Polish nobleman (szlachcic), political activist and landowner

Stanisław Sołtyk (16 December 1752 – 4 June 1833) was a Polish nobleman (szlachcic), political activist, landowner, father of Roman Sołtyk.

==Biography==
Sołtyk was born in Krysk, Płock Voivodeship. He became Royal chamberlain in 1780, Great Podstoli of the Crown in 1784. He was a strong supporter of reforms in the Republic. He participated in the Great Sejm in 1788-1792 as representative of the Kraków Voivodeship for the second time. He was a member of the Radziwill Club, which prepared the passing of the Constitution of 3 May 1791 by the Sejm. After the adoption of the Constitution, he became member and co-founder of the Assembly of Friends of the 3 May Constitution. Reportedly, he was the last known inhabitant of the Krzyżtopór castle complex, living there in the years 1782-1787.

Sołtyk participated in the preparation of the Kościuszko Uprising, but did not partake in any armed struggles. He was sent with a secret diplomatic mission to the royal court in Vienna, but was arrested by the Austrian authorities. During the partition of Poland, he supported and was involved in conspiratorial activities of the independence movements.
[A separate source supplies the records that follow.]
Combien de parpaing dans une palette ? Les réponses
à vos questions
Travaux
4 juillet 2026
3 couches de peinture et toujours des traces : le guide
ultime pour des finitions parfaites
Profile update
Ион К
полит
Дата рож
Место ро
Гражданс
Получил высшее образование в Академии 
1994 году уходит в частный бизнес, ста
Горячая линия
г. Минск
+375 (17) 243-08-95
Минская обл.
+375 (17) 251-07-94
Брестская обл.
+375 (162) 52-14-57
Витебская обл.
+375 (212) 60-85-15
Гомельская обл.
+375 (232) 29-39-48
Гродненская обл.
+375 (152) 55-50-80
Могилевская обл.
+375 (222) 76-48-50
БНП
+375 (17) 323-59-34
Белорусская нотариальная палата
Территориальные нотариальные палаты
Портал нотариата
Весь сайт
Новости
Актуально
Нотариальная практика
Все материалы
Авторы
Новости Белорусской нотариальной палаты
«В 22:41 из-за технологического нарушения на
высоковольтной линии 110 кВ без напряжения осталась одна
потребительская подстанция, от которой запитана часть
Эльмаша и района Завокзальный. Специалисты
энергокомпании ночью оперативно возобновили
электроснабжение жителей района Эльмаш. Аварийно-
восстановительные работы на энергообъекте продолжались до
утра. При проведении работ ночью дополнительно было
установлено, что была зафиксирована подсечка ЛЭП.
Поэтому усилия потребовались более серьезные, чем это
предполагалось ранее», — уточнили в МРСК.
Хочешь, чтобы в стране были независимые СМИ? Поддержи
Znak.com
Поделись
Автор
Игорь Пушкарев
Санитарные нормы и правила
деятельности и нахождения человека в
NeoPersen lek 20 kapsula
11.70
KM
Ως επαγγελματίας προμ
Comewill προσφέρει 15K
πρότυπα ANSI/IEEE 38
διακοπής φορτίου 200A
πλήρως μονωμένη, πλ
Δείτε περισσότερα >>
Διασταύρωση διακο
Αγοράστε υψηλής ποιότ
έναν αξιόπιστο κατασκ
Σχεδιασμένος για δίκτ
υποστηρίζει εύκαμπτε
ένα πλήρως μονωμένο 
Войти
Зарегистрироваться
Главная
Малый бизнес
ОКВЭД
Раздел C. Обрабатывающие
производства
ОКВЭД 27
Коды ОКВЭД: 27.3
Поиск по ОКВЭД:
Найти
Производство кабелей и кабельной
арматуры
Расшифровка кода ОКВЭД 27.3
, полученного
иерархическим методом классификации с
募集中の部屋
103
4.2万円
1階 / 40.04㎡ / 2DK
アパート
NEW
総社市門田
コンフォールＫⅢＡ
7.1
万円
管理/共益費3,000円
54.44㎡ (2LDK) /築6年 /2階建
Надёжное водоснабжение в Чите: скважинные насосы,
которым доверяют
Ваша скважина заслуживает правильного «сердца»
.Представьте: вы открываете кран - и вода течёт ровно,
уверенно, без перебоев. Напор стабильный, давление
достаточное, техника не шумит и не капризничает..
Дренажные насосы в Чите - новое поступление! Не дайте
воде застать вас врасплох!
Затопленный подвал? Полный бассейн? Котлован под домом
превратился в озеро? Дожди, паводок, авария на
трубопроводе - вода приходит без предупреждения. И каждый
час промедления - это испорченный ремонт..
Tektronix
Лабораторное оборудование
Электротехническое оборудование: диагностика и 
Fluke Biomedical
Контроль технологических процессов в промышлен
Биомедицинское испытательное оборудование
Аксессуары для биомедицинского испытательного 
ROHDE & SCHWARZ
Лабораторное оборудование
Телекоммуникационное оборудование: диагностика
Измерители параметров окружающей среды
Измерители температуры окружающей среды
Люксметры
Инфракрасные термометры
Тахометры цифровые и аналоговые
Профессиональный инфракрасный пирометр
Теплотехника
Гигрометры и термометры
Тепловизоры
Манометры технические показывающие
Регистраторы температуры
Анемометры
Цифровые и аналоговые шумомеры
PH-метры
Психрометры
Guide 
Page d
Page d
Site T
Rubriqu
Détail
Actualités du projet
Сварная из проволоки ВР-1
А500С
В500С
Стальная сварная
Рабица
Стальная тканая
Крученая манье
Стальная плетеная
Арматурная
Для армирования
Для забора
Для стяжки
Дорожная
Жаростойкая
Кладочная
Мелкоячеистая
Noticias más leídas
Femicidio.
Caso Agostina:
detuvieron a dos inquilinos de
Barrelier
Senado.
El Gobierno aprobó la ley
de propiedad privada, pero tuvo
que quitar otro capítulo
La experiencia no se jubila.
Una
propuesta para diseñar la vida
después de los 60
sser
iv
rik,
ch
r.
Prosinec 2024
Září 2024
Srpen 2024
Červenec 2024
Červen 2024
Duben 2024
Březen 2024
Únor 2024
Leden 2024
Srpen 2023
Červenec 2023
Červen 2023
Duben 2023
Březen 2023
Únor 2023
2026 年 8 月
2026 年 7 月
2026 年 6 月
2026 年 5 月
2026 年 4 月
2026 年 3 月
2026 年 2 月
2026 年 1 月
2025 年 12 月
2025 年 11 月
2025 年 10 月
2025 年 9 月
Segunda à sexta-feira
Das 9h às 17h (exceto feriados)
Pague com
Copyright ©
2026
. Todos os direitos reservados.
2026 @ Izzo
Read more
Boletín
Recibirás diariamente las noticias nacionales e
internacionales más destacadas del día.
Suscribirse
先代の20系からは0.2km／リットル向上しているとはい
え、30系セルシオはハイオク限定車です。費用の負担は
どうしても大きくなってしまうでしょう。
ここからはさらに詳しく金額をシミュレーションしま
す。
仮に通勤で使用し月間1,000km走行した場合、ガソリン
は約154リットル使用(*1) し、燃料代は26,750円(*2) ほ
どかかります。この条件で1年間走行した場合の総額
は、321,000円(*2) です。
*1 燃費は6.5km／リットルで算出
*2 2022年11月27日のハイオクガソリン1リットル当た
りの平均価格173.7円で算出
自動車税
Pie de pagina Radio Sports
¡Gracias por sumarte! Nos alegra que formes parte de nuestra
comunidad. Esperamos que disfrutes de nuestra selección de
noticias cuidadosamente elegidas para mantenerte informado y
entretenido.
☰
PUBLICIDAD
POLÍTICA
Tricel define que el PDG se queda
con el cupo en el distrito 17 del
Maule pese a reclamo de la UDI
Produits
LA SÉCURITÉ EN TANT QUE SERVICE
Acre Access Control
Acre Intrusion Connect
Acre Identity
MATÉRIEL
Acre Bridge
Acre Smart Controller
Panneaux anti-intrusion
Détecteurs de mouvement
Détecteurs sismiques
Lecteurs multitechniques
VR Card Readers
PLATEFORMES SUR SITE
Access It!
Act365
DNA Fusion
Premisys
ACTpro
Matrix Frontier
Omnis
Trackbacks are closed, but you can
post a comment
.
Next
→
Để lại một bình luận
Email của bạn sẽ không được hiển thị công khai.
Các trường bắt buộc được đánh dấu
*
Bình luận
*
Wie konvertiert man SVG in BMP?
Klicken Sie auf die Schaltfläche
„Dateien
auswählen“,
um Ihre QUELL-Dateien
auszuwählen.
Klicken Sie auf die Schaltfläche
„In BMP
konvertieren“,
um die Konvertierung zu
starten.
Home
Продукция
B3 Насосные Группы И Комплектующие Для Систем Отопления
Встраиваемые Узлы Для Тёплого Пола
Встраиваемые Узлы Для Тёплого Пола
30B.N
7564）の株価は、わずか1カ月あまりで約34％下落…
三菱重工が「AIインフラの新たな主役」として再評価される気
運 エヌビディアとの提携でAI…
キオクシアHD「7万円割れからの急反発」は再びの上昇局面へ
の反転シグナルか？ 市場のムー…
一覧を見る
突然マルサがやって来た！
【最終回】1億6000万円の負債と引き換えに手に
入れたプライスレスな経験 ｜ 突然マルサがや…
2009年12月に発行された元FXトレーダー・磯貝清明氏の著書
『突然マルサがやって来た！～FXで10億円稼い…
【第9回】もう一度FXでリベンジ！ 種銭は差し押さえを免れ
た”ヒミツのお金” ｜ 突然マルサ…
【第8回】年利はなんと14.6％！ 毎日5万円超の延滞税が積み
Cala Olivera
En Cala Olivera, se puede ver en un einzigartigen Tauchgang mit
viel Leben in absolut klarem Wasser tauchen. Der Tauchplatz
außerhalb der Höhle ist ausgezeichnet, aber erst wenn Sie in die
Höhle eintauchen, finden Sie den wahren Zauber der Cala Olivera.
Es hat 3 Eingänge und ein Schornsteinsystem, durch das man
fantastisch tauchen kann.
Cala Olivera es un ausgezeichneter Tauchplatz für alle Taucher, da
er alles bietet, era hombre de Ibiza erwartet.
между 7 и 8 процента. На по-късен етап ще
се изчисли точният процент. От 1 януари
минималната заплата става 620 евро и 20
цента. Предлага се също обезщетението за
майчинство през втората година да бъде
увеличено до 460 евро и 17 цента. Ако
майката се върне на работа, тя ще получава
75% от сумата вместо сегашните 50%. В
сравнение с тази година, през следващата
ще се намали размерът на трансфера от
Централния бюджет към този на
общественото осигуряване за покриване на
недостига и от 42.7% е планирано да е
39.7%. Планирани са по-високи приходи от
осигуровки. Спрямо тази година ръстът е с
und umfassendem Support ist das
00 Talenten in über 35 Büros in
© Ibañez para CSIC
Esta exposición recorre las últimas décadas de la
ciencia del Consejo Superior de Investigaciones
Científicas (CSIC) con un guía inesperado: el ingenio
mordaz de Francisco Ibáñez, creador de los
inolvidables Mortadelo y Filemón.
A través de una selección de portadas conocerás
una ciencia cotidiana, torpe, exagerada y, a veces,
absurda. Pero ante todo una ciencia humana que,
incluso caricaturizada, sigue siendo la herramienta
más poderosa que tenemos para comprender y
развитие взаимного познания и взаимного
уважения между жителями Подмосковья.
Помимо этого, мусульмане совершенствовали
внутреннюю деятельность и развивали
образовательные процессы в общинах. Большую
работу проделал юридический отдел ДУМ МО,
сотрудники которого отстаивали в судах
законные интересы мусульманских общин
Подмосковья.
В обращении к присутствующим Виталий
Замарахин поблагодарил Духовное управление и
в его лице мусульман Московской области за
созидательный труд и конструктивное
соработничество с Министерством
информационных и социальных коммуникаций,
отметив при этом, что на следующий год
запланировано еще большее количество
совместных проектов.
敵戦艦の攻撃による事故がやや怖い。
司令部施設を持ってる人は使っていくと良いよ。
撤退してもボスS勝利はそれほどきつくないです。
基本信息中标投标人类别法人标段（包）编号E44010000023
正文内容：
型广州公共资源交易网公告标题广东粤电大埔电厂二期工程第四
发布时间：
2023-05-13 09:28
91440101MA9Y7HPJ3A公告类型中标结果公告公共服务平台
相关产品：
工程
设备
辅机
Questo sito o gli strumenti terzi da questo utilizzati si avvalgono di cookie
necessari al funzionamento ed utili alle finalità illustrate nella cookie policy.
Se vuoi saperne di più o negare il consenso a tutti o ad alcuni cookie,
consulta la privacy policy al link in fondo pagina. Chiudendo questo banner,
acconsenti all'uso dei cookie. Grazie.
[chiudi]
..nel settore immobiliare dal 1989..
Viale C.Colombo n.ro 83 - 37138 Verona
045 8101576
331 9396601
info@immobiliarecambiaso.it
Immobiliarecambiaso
After the fall of the Republic, Sołtyk went into retirement on his estates in Chlewiska, West Galicia. He became busy with producing agrarian and metallurgical products and soon became one of the major industrialists in the region. He took part in the cultural life of Warsaw and organized meetings of artists and writers. In 1800 he founded the Warsaw Society of Friends of Learning. Together with Tadeusz Czacki and others, he founded the Trade Society in 1802.

Sołtyk returned to political life in the Duchy of Warsaw, after Marshal Joachim Murat appointed him a member of the Supreme Justice Chamber (Najwyższa Izba Sprawiedliwości) in 1807. From 1811 until 1812 he served as member of the Sejm. In 1811 he was appointed as Sejm Marshal.

During Congress Poland, he was a member of the Sejm and senator-castellan. From 1823, a member and one of the authorities of the underground Polish Patriotic Society in Russian occupied part Poland. He was arrested in 1826 and convicted of treason against the state. In 1829 after four years in prison, he was acquitted and released. At the time, his legal representative was Marceli Tarczewski.

Sołtyk supported the November Uprising in 1830 but due to his old age and poor health, he could not take part in the Sejm assembly to put his signature under the act to dethrone Czar Nicolas I on 25 January 1831. He sent a letter to the Sejm submitting his support.

For his patriotic activities, the Sejm raised Sołtyk to the rank of senator-voivode on 28 May 1831. He died in Warsaw on 4 June 1833.

==Awards==
- Knight of the Order of Saint Stanislaus, awarded in 1783.
- Knight of the Order of the White Eagle, awarded in 1788.